Yeni Üyelik
57.
Bölüm

26. Bölüm - Savaş

@aysenurtekkanat

Set'in Ağzından...

Acı genellikle somut olurdu. Ruhuna aldığın darbeler öyle yok sayılırdı ki kimse onları görmezdi. Fiziksel olarak almadığın hasarlar zarardan sayılmaz ve onları iyileştirmek için kimse çabalamazdı. Bundan dolayı ki duygularımı geri plana itmiş, yalnızca fiziksel yaralarıma ve asla sonu gelmeyen isteklerime odaklanmıştım. Şimdiyse asıl önemli olanın hisler olduğunu görebiliyordum.
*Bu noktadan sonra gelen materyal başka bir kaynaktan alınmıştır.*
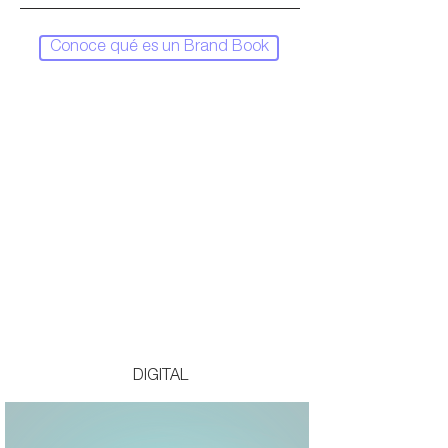
Conoce qué es un Brand Book
DIGITAL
Ben acı çekiyordum. Göğsümde açılan yara değildi canımı acıtan, özlemdi ve derin bir pişmanlıktı. Vicdanım sızım sızım sızlıyor, gözlerim uzun zaman sonra doluyordu. Astarte'nin göğsüme sürdüğü merhem canımı çok yakıyordu fakat aklım burada değildi. Vakti neredeyse hiç kalmamış olan kızın kurtulup kurtulmadığını düşünmekten alamıyordum kendimi.

"Tahmini olarak ne kadar zamanımız var?" diye sordu Anat. Hathor'un geldiğini öğrendiği anda buraya damlamıştı. Bana bir an olsun bakmamış, yalnızca savaşa odaklanmıştı. Bunu yadırgamadım. Anat'ın ne kadar öfkeli olabileceğini tahmin ediyordum.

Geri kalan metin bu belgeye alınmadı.